Objective: We aimed to develop consensus for diagnosis/management of SCN8A-related disorders. Utilizing a modified Delphi process, a global cohort of experienced clinicians and caregivers provided input on diagnosis, phenotypes, treatment, and management of SCN8A-related disorders.

Methods: A Core Panel (13 clinicians, one researcher, six caregivers), divided into three subgroups (diagnosis/phenotypes, treatment, comorbidities/prognosis), performed a literature review and developed questions for the modified Delphi process. Twenty-eight expert clinicians, one researcher, and 13 caregivers from 16 countries participated in the subsequent three survey rounds. We defined consensus as follows: strong consensus, ≥80% fully agree; moderate consensus, ≥80% fully/partially agree, <10% disagree; and modest consensus, 67%-79% fully/partially agree, <10% disagree.

Results: Early diagnosis is important for long-term clinical outcomes in SCN8A-related disorders. There are five phenotypes: three with early seizure onset (severe developmental and epileptic encephalopathy [DEE], mild/moderate DEE, self-limited (familial) infantile epilepsy [SeL(F)IE]) and two with later/no seizure onset (neurodevelopmental delay with generalized epilepsy [NDDwGE], NDD without epilepsy [NDDwoE]). Caregivers represented six patients with severe DEE, five mild/moderate DEE, one NDDwGE, and one NDDwoE. Phenotypes vary by age at seizures/developmental delay onset, seizure type, electroencephalographic/magnetic resonance imaging findings, and first-line treatment. Gain of function (GOF) versus loss of function (LOF) is valuable for informing treatment. Sodium channel blockers are optimal first-line treatment for GOF, severe DEE, mild/moderate DEE, and SeL(F)IE; levetiracetam is relatively contraindicated in GOF patients. First-line treatment for NDDwGE is valproate, ethosuximide, or lamotrigine; sodium channel blockers are relatively contraindicated in LOF patients.

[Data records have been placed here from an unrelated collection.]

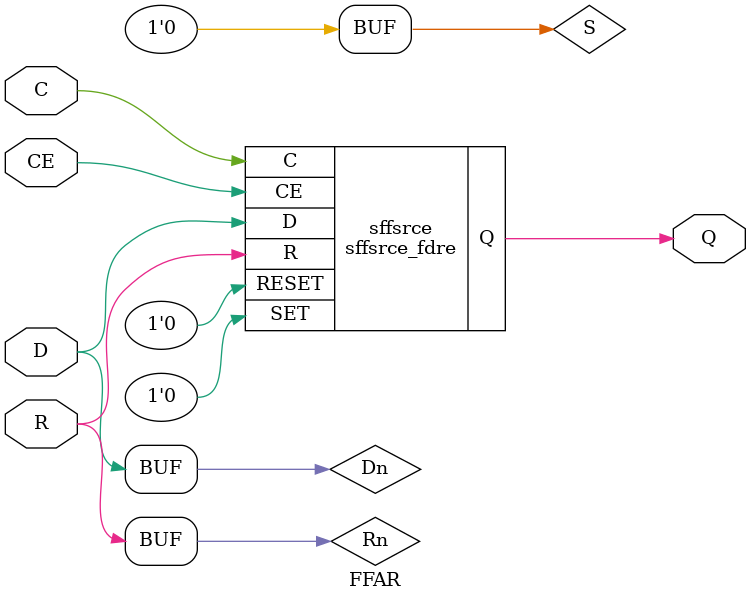
<source format=v>

module sffsrce_fdre (
  output Q,
  input C,
  input CE,
  input D,
  input R,
  input SET,
  input RESET
);

  reg Q_int;

  always @(posedge C) begin
    if (CE) begin
      if (SET)
        Q_int <= 1'b1;
      else if (RESET)
        Q_int <= 1'b0;
      else if (R)
        Q_int <= D;
    end
  end

  assign Q = Q_int;

endmodule

module FFAR (
  output Q,
  input C,
  input CE,
  input D,
  input R
);

  wire S;
  wire Rn;
  wire Dn;

  assign S = 1'b0;
  assign Rn = R;
  assign Dn = D;

  sffsrce_fdre sffsrce (
    .Q(Q),
    .C(C),
    .CE(CE),
    .D(Dn),
    .R(Rn),
    .SET(S),
    .RESET(S)
  );

endmodule

</source>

Significance: This is the first-ever global consensus for the diagnosis and treatment of SCN8A-related disorders. This consensus will reduce knowledge gaps in disease recognition and inform preferred treatment across this heterogeneous disorder. Consensus of this type allows more clinicians to provide evidence-based care and empowers SCN8A families to advocate for their children.